Older Americans often have backaches. Here are some tips to help you manage the pain.
Falls, heavy lifting, or twisting can trigger back pain. In seniors, arthritis, disc problems, and spinal stenosis are just a few of the conditions that can also contribute to the pain.
Managing the pain
Though some back pain can signal a serious condition, most backaches heal on their own within a month, and sometimes within days. Bed rest is not usually needed.
To manage back pain:
- Apply ice or heat for 10 to 15 minutes at a time. Use a thin towel or other protection around the heat or cold to keep from injuring your skin. Do not use heat or cold if you have diabetes, circulation problems, or decreased sensation – unless your doctor suggests it.
- Ask your doctor about over-the-counter pain medications. Some medications that may help include acetaminophen, ibuprofen, naproxen, or aspirin. But these medicines are not without risk. Check with your doctor first to make sure they are safe for you, especially if you have other medical conditions.
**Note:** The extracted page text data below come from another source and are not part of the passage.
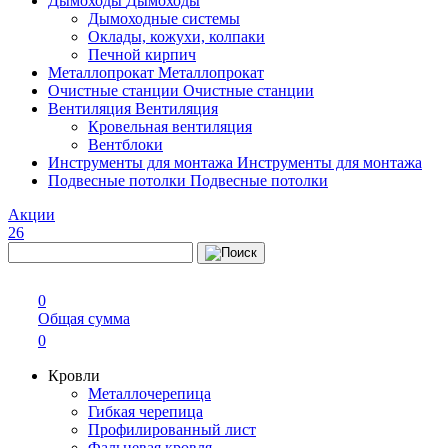
Дымоходы
Дымоходы
Дымоходные системы
Оклады, кожухи, колпаки
Печной кирпич
Металлопрокат
Металлопрокат
Очистные станции
Очистные станции
Вентиляция
Вентиляция
Кровельная вентиляция
Вентблоки
Инструменты для монтажа
Инструменты для монтажа
Подвесные потолки
Подвесные потолки
Акции
26
0
Общая сумма
0
Кровли
Металлочерепица
Гибкая черепица
Профилированный лист
Фальцевая кровля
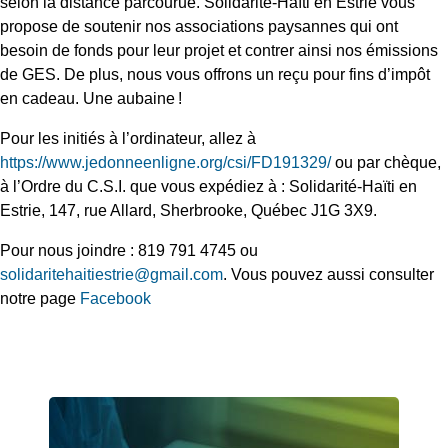
selon la distance parcourue. Solidarité-Haïti en Estrie vous
propose de soutenir nos associations paysannes qui ont
besoin de fonds pour leur projet et contrer ainsi nos émissions
de GES. De plus, nous vous offrons un reçu pour fins d’impôt
en cadeau. Une aubaine !
Pour les initiés à l’ordinateur, allez à
https://www.jedonneenligne.org/csi/FD191329/
ou par chèque,
à l’Ordre du C.S.I. que vous expédiez à : Solidarité-Haïti en
Estrie, 147, rue Allard, Sherbrooke, Québec J1G 3X9.
Pour nous joindre : 819 791 4745 ou
solidaritehaitiestrie@gmail.com
. Vous pouvez aussi consulter
notre page
Facebook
- Decrease your activity for a couple of days. Avoid lifting, bending, or sitting for too long.
- If your pain doesn’t get better in 48 hours, call your doctor. He or she will take a history and do a physical examination to further evaluate the cause of your symptoms.
Depending on the cause of your pain, physical therapy can often help you build up your strength and flexibility or learn proper body mechanics. Acupuncture may also help chronic back pain. Your doctor may prescribe medication. For more-serious symptoms that do not get better with these treatments, you may need to see a pain-management specialist. Sometimes, steroid injections may be tried. Surgery is advised in only a small number of cases.
An ounce of prevention
Back pain is often caused by years of small back injuries, bad posture, and unsafe lifting. Once you’ve had a back injury, you are more likely to have another. Prevention is important.
Steps for preventing back pain include:
- Regular exercise to improve strength and flexibility. (Check with your doctor before increasing your level of activity.)
- Bending at the knees and using your legs, not your back, when lifting.
- Carrying heavy objects close to your body.
- Losing extra weight to relieve strain on your lower back.
- Not slouching or twisting.
- Using a stool or asking for help when you can’t reach an object.
- Not smoking. Smoking can harm spinal discs.
- Relaxing. Stress can add to back pain.
Call 9-1-1 if you have any of these warning signs along with back pain:
- Sudden onset of severe tearing or ripping pain
- Inability to move your arms or legs
- Sudden chest pain or pain across your upper back, shoulders, arms, or jaw
- Shortness of breath
- Dizziness or passing out
- Severe pain following a major fall or other accident
Also seek emergency medical help if you have:
- Severe pain or sudden worsening of back pain
- History of cancer or a weak immune system
- New loss of bowel or bladder control
- Sudden arm or leg numbness or weakness
- Numbness in the parts of your body that would touch a saddle
- Shaking chills
Call your doctor if your pain is not getting better or if it gets any worse. Also call your doctor if you have back pain along with fever, nausea, or vomiting.
Note about NSAIDs (nonsteroidal anti-inflammatory drugs) and aspirin:
NSAIDs are often advised for moderate-to-severe pain. NSAIDS can help reduce inflammation as well. Ibuprofen, naproxen, and aspirin are all NSAIDs that are sold over the counter. Stronger NSAIDs are available by prescription. All NSAIDs are linked with serious side effects, such as stomach bleeding, kidney disease, and possibly heart attack. Talk to your doctor about whether taking NSAIDs is safe for you. Certain NSAIDs may not be the best choice if you:
- Are 65 or older
- Have stomach bleeding or peptic ulcers
- Have liver or kidney disease or a bleeding disorder
- Drink more than 3 alcoholic drinks each day
- Have high blood pressure or kidney, liver, or heart disease
- Take medicine for high blood pressure, aspirin to protect your heart, or any sort of blood-thinning drugs
Aspirin or any aspirin-containing product should not be given to anyone age 18 or younger without a doctor’s approval because of the risk of Reye’s syndrome.